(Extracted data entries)
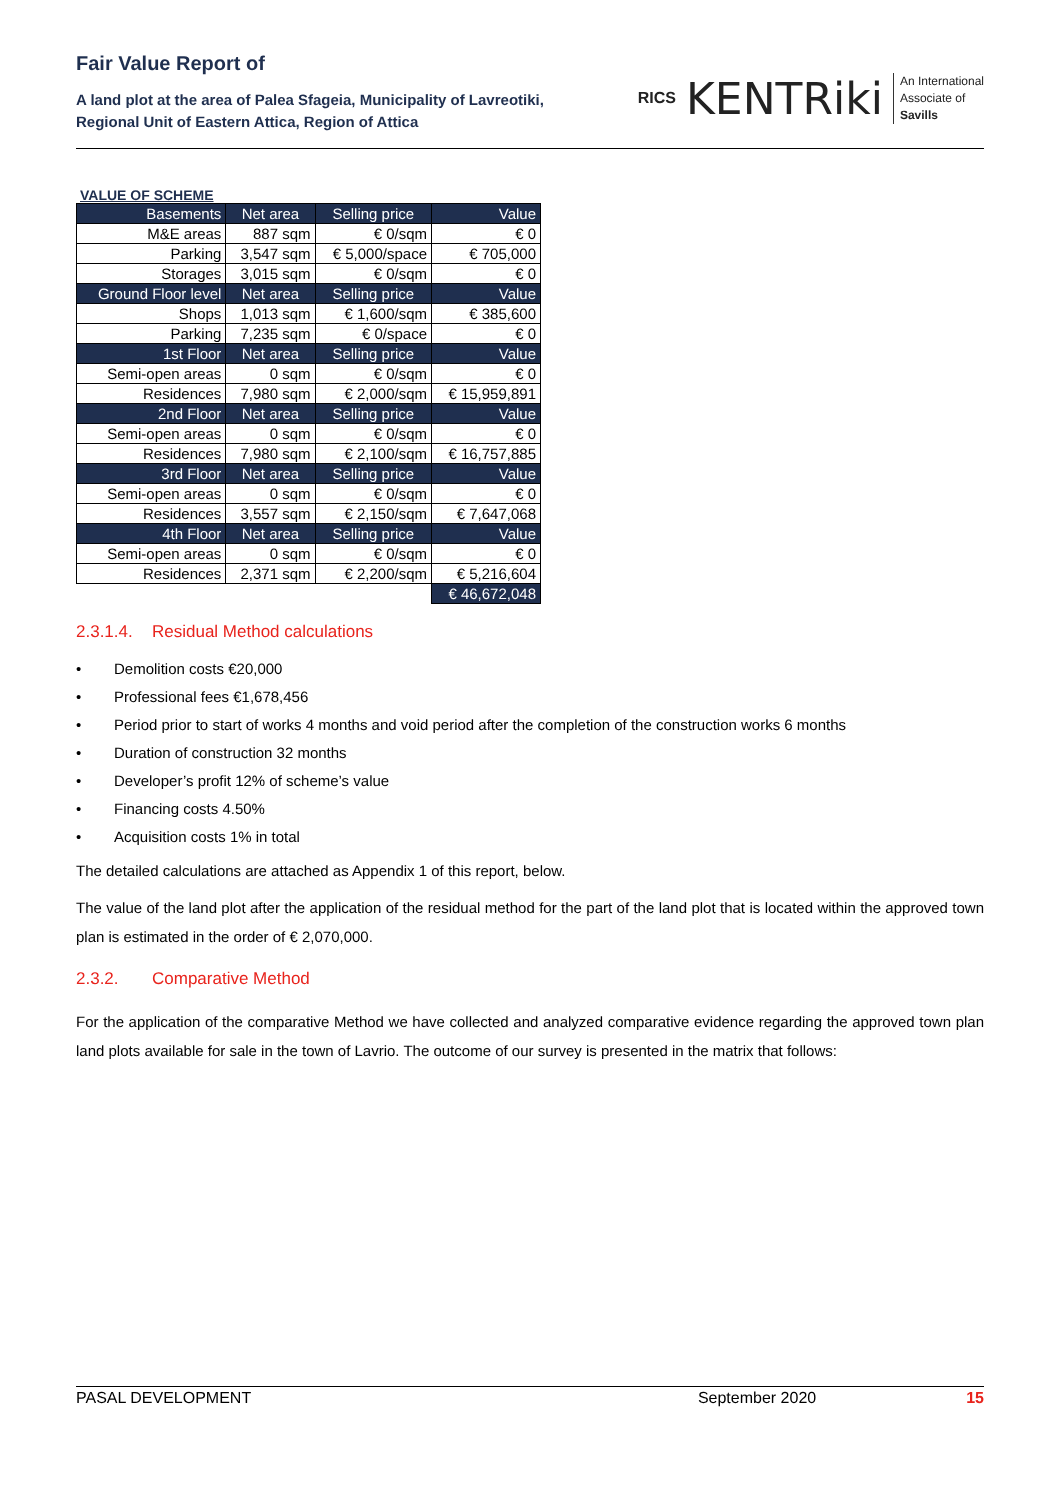Fair Value Report of
A land plot at the area of Palea Sfageia, Municipality of Lavreotiki,
Regional Unit of Eastern Attica, Region of Attica
RICS KENTRiki An International
Associate of
Savills
VALUE OF SCHEME
| Basements | Net area | Selling price | Value |
| --- | --- | --- | --- |
| M&E areas | 887 sqm | € 0/sqm | € 0 |
| Parking | 3,547 sqm | € 5,000/space | € 705,000 |
| Storages | 3,015 sqm | € 0/sqm | € 0 |
| Ground Floor level | Net area | Selling price | Value |
| Shops | 1,013 sqm | € 1,600/sqm | € 385,600 |
| Parking | 7,235 sqm | € 0/space | € 0 |
| 1st Floor | Net area | Selling price | Value |
| Semi-open areas | 0 sqm | € 0/sqm | € 0 |
| Residences | 7,980 sqm | € 2,000/sqm | € 15,959,891 |
| 2nd Floor | Net area | Selling price | Value |
| Semi-open areas | 0 sqm | € 0/sqm | € 0 |
| Residences | 7,980 sqm | € 2,100/sqm | € 16,757,885 |
| 3rd Floor | Net area | Selling price | Value |
| Semi-open areas | 0 sqm | € 0/sqm | € 0 |
| Residences | 3,557 sqm | € 2,150/sqm | € 7,647,068 |
| 4th Floor | Net area | Selling price | Value |
| Semi-open areas | 0 sqm | € 0/sqm | € 0 |
| Residences | 2,371 sqm | € 2,200/sqm | € 5,216,604 |
| | | | € 46,672,048 |
2.3.1.4. Residual Method calculations
• Demolition costs €20,000
• Professional fees €1,678,456
• Period prior to start of works 4 months and void period after the completion of the construction works 6 months
• Duration of construction 32 months
• Developer’s profit 12% of scheme’s value
• Financing costs 4.50%
• Acquisition costs 1% in total
The detailed calculations are attached as Appendix 1 of this report, below.
The value of the land plot after the application of the residual method for the part of the land plot that is located within the approved town plan is estimated in the order of € 2,070,000.
2.3.2. Comparative Method
For the application of the comparative Method we have collected and analyzed comparative evidence regarding the approved town plan land plots available for sale in the town of Lavrio. The outcome of our survey is presented in the matrix that follows:
PASAL DEVELOPMENT September 2020 15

**Task prompt:** Repeat all the data as it stands, dropping any images it holds.

**The answer:**
Fair Value Report of
A land plot at the area of Palea Sfageia, Municipality of Lavreotiki,
Regional Unit of Eastern Attica, Region of Attica
RICS KENTRiki An International
Associate of
Savills
VALUE OF SCHEME
| Basements | Net area | Selling price | Value |
| --- | --- | --- | --- |
| M&E areas | 887 sqm | € 0/sqm | € 0 |
| Parking | 3,547 sqm | € 5,000/space | € 705,000 |
| Storages | 3,015 sqm | € 0/sqm | € 0 |
| Ground Floor level | Net area | Selling price | Value |
| Shops | 1,013 sqm | € 1,600/sqm | € 385,600 |
| Parking | 7,235 sqm | € 0/space | € 0 |
| 1st Floor | Net area | Selling price | Value |
| Semi-open areas | 0 sqm | € 0/sqm | € 0 |
| Residences | 7,980 sqm | € 2,000/sqm | € 15,959,891 |
| 2nd Floor | Net area | Selling price | Value |
| Semi-open areas | 0 sqm | € 0/sqm | € 0 |
| Residences | 7,980 sqm | € 2,100/sqm | € 16,757,885 |
| 3rd Floor | Net area | Selling price | Value |
| Semi-open areas | 0 sqm | € 0/sqm | € 0 |
| Residences | 3,557 sqm | € 2,150/sqm | € 7,647,068 |
| 4th Floor | Net area | Selling price | Value |
| Semi-open areas | 0 sqm | € 0/sqm | € 0 |
| Residences | 2,371 sqm | € 2,200/sqm | € 5,216,604 |
| | | | € 46,672,048 |
2.3.1.4. Residual Method calculations
• Demolition costs €20,000
• Professional fees €1,678,456
• Period prior to start of works 4 months and void period after the completion of the construction works 6 months
• Duration of construction 32 months
• Developer’s profit 12% of scheme’s value
• Financing costs 4.50%
• Acquisition costs 1% in total
The detailed calculations are attached as Appendix 1 of this report, below.
The value of the land plot after the application of the residual method for the part of the land plot that is located within the approved town plan is estimated in the order of € 2,070,000.
2.3.2. Comparative Method
For the application of the comparative Method we have collected and analyzed comparative evidence regarding the approved town plan land plots available for sale in the town of Lavrio. The outcome of our survey is presented in the matrix that follows:
PASAL DEVELOPMENT September 2020 15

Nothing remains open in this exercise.